The frame problem has been occupying generations of AI researchers since McCarthy and Hayes described it in 1969. It concerns the difficulty of formalizing in a treatable way the commonsense assumptions about the causes and effects of actions, and especially of formalizing the knowledge of what is not changed by an action.
The author provides an exemplary treatment of the subject. Mathematical logic is used as a solid foundation for the entire book, and provides a strong sense of continuity. The treatment is clearly mathematically inspired, and uses the standard mechanisms of lemmas, proofs, theorems, and such. However, the material is far from intimidating, and the presentation is lively. A clever mixture of examples, high-level overviews, and less formal proof sketches is freely intermingled with the more formal material. Shanahan uses the ploy of moving from proof-theoretic to model-theoretic proofs repeatedly, and to great advantage.
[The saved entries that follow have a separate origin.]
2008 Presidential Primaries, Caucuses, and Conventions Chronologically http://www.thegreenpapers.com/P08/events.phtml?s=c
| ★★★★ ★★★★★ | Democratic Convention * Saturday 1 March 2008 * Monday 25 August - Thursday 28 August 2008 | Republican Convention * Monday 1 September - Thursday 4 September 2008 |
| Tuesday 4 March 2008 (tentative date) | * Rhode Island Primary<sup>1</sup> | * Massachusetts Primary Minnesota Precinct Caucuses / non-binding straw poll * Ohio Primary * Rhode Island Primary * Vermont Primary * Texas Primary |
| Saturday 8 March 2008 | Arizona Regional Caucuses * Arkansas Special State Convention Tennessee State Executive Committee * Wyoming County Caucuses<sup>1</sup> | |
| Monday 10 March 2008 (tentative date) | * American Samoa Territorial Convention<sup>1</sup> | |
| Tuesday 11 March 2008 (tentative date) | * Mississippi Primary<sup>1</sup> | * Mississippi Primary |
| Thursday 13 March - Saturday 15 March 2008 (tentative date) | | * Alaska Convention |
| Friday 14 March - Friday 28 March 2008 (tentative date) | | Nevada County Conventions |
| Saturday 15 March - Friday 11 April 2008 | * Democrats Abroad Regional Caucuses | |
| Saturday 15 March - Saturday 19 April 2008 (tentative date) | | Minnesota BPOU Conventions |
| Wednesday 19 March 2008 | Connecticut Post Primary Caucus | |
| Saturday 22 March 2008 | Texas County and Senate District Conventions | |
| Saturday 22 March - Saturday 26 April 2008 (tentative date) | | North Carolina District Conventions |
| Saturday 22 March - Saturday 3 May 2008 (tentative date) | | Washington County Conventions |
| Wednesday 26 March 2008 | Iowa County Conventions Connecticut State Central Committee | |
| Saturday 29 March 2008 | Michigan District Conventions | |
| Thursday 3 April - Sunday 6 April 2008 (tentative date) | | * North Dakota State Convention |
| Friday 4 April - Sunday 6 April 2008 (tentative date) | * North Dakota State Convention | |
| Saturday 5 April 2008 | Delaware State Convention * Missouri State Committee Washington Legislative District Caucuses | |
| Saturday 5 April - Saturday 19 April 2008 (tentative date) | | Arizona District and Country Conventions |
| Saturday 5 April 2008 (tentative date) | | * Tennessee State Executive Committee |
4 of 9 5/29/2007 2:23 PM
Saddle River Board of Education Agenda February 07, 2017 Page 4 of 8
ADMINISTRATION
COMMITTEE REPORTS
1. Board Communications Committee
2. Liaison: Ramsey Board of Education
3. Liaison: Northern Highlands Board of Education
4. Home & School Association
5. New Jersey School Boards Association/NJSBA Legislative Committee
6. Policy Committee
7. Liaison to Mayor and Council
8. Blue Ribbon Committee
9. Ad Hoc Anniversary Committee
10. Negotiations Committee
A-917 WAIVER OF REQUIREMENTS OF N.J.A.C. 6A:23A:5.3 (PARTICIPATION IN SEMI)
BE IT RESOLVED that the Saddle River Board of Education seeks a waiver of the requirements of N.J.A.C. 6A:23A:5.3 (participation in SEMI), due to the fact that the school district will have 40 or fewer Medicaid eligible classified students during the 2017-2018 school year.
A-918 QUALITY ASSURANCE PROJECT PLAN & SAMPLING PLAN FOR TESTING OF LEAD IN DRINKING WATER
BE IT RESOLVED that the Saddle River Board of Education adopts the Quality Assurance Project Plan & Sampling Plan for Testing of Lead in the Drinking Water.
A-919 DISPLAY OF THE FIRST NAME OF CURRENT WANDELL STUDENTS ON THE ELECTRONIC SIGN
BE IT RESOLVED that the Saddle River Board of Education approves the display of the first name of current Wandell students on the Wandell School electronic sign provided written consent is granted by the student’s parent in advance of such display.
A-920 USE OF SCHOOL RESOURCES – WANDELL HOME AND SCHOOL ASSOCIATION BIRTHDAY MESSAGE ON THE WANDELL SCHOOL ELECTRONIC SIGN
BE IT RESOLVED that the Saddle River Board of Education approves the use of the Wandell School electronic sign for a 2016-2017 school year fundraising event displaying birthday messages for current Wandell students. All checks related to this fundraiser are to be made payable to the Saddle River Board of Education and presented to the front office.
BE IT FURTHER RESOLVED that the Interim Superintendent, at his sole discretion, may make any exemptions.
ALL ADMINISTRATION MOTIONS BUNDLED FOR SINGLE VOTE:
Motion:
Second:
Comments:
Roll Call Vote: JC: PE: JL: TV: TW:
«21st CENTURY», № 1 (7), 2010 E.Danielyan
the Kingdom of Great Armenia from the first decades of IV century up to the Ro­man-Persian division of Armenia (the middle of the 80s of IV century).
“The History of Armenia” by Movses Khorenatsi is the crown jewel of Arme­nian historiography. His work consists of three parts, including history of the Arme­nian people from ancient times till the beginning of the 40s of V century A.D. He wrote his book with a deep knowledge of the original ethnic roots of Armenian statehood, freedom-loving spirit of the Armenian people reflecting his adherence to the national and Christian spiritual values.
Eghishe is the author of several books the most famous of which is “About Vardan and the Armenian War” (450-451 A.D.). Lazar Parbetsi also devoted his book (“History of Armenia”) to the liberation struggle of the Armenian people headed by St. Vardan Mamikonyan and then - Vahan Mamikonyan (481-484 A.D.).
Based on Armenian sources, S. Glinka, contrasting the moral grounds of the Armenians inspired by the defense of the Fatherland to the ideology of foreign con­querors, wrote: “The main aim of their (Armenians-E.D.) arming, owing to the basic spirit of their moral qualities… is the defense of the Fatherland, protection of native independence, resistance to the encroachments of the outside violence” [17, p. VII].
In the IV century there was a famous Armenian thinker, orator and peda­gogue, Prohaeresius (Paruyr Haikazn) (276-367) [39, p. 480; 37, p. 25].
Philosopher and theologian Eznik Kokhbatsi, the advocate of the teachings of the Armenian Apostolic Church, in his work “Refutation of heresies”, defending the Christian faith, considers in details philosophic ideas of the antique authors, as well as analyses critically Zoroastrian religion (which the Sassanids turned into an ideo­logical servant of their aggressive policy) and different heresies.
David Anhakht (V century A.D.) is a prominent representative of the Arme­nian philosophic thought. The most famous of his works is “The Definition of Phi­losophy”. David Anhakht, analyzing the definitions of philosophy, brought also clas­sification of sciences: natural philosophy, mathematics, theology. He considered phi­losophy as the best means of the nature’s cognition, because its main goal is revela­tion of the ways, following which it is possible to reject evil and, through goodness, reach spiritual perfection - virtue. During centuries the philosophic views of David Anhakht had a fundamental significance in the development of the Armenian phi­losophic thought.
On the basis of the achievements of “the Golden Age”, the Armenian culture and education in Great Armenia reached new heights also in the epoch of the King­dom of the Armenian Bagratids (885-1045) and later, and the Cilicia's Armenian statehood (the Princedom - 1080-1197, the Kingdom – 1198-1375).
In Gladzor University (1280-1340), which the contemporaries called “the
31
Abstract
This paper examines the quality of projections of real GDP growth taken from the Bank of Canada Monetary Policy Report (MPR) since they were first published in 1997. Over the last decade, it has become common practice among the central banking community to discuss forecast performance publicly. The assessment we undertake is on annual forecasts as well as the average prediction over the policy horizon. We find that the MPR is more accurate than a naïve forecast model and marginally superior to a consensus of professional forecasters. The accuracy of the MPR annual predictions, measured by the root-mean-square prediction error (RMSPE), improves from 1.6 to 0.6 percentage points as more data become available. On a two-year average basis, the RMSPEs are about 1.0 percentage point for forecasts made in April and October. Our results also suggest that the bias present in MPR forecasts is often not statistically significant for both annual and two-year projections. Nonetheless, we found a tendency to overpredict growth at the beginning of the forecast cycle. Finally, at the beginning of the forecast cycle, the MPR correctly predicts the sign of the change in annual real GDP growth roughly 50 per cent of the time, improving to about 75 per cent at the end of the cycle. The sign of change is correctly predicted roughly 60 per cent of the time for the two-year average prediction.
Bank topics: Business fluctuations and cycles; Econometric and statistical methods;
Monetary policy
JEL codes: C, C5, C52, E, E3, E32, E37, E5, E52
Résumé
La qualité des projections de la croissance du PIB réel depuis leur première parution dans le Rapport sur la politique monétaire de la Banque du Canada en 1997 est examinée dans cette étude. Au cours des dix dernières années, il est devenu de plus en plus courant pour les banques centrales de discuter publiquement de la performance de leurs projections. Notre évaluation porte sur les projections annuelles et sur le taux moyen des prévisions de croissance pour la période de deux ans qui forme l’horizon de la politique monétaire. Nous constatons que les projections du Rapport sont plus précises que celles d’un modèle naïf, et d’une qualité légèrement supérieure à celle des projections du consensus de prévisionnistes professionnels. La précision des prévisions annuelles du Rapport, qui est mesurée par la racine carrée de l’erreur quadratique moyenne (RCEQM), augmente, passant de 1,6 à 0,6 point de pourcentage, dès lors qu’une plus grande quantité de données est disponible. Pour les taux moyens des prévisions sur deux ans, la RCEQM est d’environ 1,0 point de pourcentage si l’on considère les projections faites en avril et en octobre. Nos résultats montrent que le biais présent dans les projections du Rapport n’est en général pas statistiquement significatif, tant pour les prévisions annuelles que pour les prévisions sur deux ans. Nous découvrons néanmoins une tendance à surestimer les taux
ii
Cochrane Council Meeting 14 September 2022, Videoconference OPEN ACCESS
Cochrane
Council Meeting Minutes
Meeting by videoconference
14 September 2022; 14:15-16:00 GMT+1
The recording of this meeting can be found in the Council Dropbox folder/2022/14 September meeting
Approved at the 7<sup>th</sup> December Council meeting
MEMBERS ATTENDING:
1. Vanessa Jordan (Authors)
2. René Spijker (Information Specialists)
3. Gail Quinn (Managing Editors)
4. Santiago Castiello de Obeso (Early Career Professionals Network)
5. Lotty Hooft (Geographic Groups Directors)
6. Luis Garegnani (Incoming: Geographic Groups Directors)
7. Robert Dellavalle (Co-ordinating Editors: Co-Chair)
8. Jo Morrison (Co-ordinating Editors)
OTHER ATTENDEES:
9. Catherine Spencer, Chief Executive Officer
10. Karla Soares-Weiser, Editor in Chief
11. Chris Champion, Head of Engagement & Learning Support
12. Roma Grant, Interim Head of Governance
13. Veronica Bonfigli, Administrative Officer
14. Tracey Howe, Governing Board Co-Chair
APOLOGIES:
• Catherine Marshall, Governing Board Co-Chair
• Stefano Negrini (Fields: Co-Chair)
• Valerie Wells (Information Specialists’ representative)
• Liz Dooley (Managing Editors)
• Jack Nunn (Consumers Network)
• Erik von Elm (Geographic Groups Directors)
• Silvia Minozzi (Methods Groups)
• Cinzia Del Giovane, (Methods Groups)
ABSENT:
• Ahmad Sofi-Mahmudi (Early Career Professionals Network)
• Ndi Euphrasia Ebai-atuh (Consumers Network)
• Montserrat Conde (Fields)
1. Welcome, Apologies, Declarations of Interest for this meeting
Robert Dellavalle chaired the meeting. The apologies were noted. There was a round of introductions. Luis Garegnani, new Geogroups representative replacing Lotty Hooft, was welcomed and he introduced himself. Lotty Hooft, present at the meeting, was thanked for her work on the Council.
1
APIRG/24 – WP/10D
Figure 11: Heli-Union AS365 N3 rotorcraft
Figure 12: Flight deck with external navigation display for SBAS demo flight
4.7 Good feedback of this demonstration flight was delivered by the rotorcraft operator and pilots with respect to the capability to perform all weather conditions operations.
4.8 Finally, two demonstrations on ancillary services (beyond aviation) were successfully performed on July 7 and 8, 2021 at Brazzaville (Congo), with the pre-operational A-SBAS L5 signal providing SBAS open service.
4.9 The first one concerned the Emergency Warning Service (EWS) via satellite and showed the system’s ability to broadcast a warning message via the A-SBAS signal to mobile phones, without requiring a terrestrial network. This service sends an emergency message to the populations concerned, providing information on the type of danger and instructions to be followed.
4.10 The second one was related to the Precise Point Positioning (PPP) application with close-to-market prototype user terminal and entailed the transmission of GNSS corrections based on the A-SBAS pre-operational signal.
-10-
This achieves an intuitive result that can be followed easily, even by readers with little background in logic and no background in nonmonotonic reasoning.
The frame problem is first described in some detail, and then the various (partial) solutions developed over the years are presented, in roughly chronological order. The final chapters describe the event calculus, which is Shanahan’s own contribution to the solution of the frame problem. This approach paints the picture of a living, evolving field of research, with insights, false starts, and more insights. In so doing, Shanahan presents the evolution of a typical subspecialty research field. Details aside, this story could apply to any number of scientific subdisciplines. Whether or not he fully intended to tell this story, it is fascinating to read.
I greatly enjoyed this book, and found it to be a satisfying treatment of a subject that is often either buried under unnecessary detail or discussed in a vague, hand-waving manner. By organizing the various solutions in a logical way and casting them all into the same formalism, he has done a service to this field of research. I highly recommend this book to readers interested in AI, nonmonotonic reasoning, and representational issues in general.